Oddly, it wasn't a miserable experience. I'll spare you the details of the in-hospital recovery. It was some awful stuff, really awful. But after the apprehension of surgery there was relief. Also, at least at first, I was very very high. The kind nurse explained that my narcotic setting was "overweight party drinker".
As the drugs wore off I discovered that my body didn't work right. The German health professionals lacked the language skills to explain my situation to me, and as I adjusted to this new reality I had a few emotional breakdowns. But mostly it was thankfulness. Little miracles like going for a walk. An open window and a nice breeze. My first real meal after a few days. It was fish. It was the worst food I've ever had in my entire life, and it too was wonderful.

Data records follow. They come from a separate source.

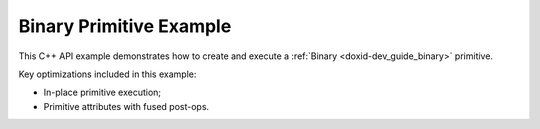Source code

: .. index:: pair: page; Binary Primitive Example
.. _doxid-binary_example_cpp:

Binary Primitive Example
========================

This C++ API example demonstrates how to create and execute a :ref:`Binary <doxid-dev_guide_binary>` primitive.

Key optimizations included in this example:

* In-place primitive execution;

* Primitive attributes with fused post-ops.

.. ref-code-block:: cpp

	/*******************************************************************************
	* Copyright 2020-2025 Intel Corporation
	*
	* Licensed under the Apache License, Version 2.0 (the "License");
	* you may not use this file except in compliance with the License.
	* You may obtain a copy of the License at
	*
	*     http://www.apache.org/licenses/LICENSE-2.0
	*
	* Unless required by applicable law or agreed to in writing, software
	* distributed under the License is distributed on an "AS IS" BASIS,
	* WITHOUT WARRANTIES OR CONDITIONS OF ANY KIND, either express or implied.
	* See the License for the specific language governing permissions and
	* limitations under the License.
	*******************************************************************************/
	
	
	#include <algorithm>
	#include <cmath>
	#include <iostream>
	#include <string>
	#include <vector>
	
	#include "example_utils.hpp"
	#include "oneapi/dnnl/dnnl.hpp"
	
	using namespace :ref:`dnnl <doxid-namespacednnl>`;
	
	void binary_example(:ref:`dnnl::engine::kind <doxid-structdnnl_1_1engine_1a2635da16314dcbdb9bd9ea431316bb1a>` engine_kind) {
	
	    // Create execution dnnl::engine.
	    :ref:`dnnl::engine <doxid-structdnnl_1_1engine>` :ref:`engine <doxid-structdnnl_1_1engine>`(engine_kind, 0);
	
	    // Create dnnl::stream.
	    :ref:`dnnl::stream <doxid-structdnnl_1_1stream>` engine_stream(:ref:`engine <doxid-structdnnl_1_1engine>`);
	
	    // Tensor dimensions.
	    const :ref:`memory::dim <doxid-structdnnl_1_1memory_1a281426f169daa042dcf5379c8fce21a9>` N = 3, // batch size
	            IC = 3, // channels
	            IH = 150, // tensor height
	            IW = 150; // tensor width
	
	    // Source (src_0 and src_1) and destination (dst) tensors dimensions.
	    :ref:`memory::dims <doxid-structdnnl_1_1memory_1a7d9f4b6ad8caf3969f436cd9ff27e9bb>` src_0_dims = {N, IC, IH, IW};
	    :ref:`memory::dims <doxid-structdnnl_1_1memory_1a7d9f4b6ad8caf3969f436cd9ff27e9bb>` src_1_dims = {N, IC, IH, 1};
	
	    // Allocate buffers.
	    std::vector<float> src_0_data(product(src_0_dims));
	    std::vector<float> src_1_data(product(src_1_dims));
	
	    // Initialize src_0 and src_1 (src).
	    std::generate(src_0_data.begin(), src_0_data.end(), []() {
	        static int i = 0;
	        return std::cos(i++ / 10.f);
	    });
	    std::generate(src_1_data.begin(), src_1_data.end(), []() {
	        static int i = 0;
	        return std::sin(i++ * 2.f);
	    });
	
	    // Create src and dst memory descriptors.
	    auto src_0_md = :ref:`memory::desc <doxid-structdnnl_1_1memory_1_1desc>`(
	            src_0_dims, :ref:`memory::data_type::f32 <doxid-structdnnl_1_1memory_1a8e83474ec3a50e08e37af76c8c075dcea512dc597be7ae761876315165dc8bd2e>`, :ref:`memory::format_tag::nchw <doxid-structdnnl_1_1memory_1a8e71077ed6a5f7fb7b3e6e1a5a2ecf3faded7ac40158367123c5467281d44cbeb>`);
	    auto src_1_md = :ref:`memory::desc <doxid-structdnnl_1_1memory_1_1desc>`(
	            src_1_dims, :ref:`memory::data_type::f32 <doxid-structdnnl_1_1memory_1a8e83474ec3a50e08e37af76c8c075dcea512dc597be7ae761876315165dc8bd2e>`, :ref:`memory::format_tag::nchw <doxid-structdnnl_1_1memory_1a8e71077ed6a5f7fb7b3e6e1a5a2ecf3faded7ac40158367123c5467281d44cbeb>`);
	    auto :ref:`dst_md <doxid-group__dnnl__api__primitives__common_1gga94efdd650364f4d9776cfb9b711cbdc1a701158248eed4e5fc84610f2f6026493>` = :ref:`memory::desc <doxid-structdnnl_1_1memory_1_1desc>`(
	            src_0_dims, :ref:`memory::data_type::f32 <doxid-structdnnl_1_1memory_1a8e83474ec3a50e08e37af76c8c075dcea512dc597be7ae761876315165dc8bd2e>`, :ref:`memory::format_tag::nchw <doxid-structdnnl_1_1memory_1a8e71077ed6a5f7fb7b3e6e1a5a2ecf3faded7ac40158367123c5467281d44cbeb>`);
	
	    // Create src memory objects.
	    auto src_0_mem = :ref:`memory <doxid-structdnnl_1_1memory>`(src_0_md, :ref:`engine <doxid-structdnnl_1_1engine>`);
	    auto src_1_mem = :ref:`memory <doxid-structdnnl_1_1memory>`(src_1_md, :ref:`engine <doxid-structdnnl_1_1engine>`);
	
	    // Write data to memory object's handle.
	    write_to_dnnl_memory(src_0_data.data(), src_0_mem);
	    write_to_dnnl_memory(src_1_data.data(), src_1_mem);
	
	    // Create primitive post-ops (ReLU).
	    const float alpha = 0.f;
	    const float beta = 0.f;
	    :ref:`post_ops <doxid-structdnnl_1_1post__ops>` binary_ops;
	    binary_ops.:ref:`append_eltwise <doxid-structdnnl_1_1post__ops_1a60ce0e18ec1ef06006e7d72e7aa865be>`(:ref:`algorithm::eltwise_relu <doxid-group__dnnl__api__attributes_1gga00377dd4982333e42e8ae1d09a309640aba09bebb742494255b90b43871c01c69>`, alpha, beta);
	    :ref:`primitive_attr <doxid-structdnnl_1_1primitive__attr>` binary_attr;
	    binary_attr.:ref:`set_post_ops <doxid-structdnnl_1_1primitive__attr_1a1850cd1e0c191b12ed4595f7939d3f9b>`(binary_ops);
	
	    // Create primitive descriptor.
	    auto binary_pd = :ref:`binary::primitive_desc <doxid-structdnnl_1_1binary_1_1primitive__desc>`(:ref:`engine <doxid-structdnnl_1_1engine>`, :ref:`algorithm::binary_mul <doxid-group__dnnl__api__attributes_1gga00377dd4982333e42e8ae1d09a309640a0905fc5c22e79a8eed0988681eb6a0ae>`,
	            src_0_md, src_1_md, dst_md, binary_attr);
	
	    // Create the primitive.
	    auto binary_prim = :ref:`binary <doxid-structdnnl_1_1binary>`(binary_pd);
	
	    // Primitive arguments. Set up in-place execution by assigning src_0 as DST.
	    std::unordered_map<int, memory> binary_args;
	    binary_args.insert({:ref:`DNNL_ARG_SRC_0 <doxid-group__dnnl__api__primitives__common_1ga53dc83e64489cd69bd82c1c2025eb5bd>`, src_0_mem});
	    binary_args.insert({:ref:`DNNL_ARG_SRC_1 <doxid-group__dnnl__api__primitives__common_1gadc5a5761633c05f4378780d23b7c9692>`, src_1_mem});
	    binary_args.insert({:ref:`DNNL_ARG_DST <doxid-group__dnnl__api__primitives__common_1ga3ca217e4a06d42a0ede3c018383c388f>`, src_0_mem});
	
	    // Primitive execution: binary with ReLU.
	    binary_prim.execute(engine_stream, binary_args);
	
	    // Wait for the computation to finalize.
	    engine_stream.wait();
	
	    // Read data from memory object's handle.
	    read_from_dnnl_memory(src_0_data.data(), src_0_mem);
	}
	
	int main(int argc, char **argv) {
	    return handle_example_errors(binary_example, parse_engine_kind(argc, argv));
	}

And then after a week I got to go home and everything was even more wonderful.
Recovery has meant that for two months I've hardly left my block, walking a few hundred meters at most. The biggest trips were back to the hospital for checkups, some 2 km away. But mostly I just laid on my side on the couch for two whole months. Its not really my style. While everyone else has been locked down by Covid I have been locked down by recovery. I've continued to take delight in all the little things. "Yay leftovers, we don't have to cook". "Yay we finished the leftovers, we get to cook" and so on. And then bam! Suddenly it's late December and I'm almost fully healed.
And the joy of the little things is really starting to wear off.
But as I continue to heal I get to do some bigger things. We rented a car and took the f'ing Autobahn out to Quedlinburg. We were driving 140-170 kmh and passing trucks like they were holding still while at the same time getting passed by other cars like WE were holding still. It was great! Quedlinburg was cool too.
I'm hoping that what remains of my joy in the little things will last until we get to do some big things again. Off the top of my head, I'd like to see my friends and family, drink in very crowded beer and wine halls, bike across Europe, row down a river for days, and I dunno, maybe mud wrestle or something. New years resolution: do a ton of random shit.
Oh, and I really need to get into shape. It's a normal resolution to make, a cliché even, but this year I mean it. I've been laying on my side for months!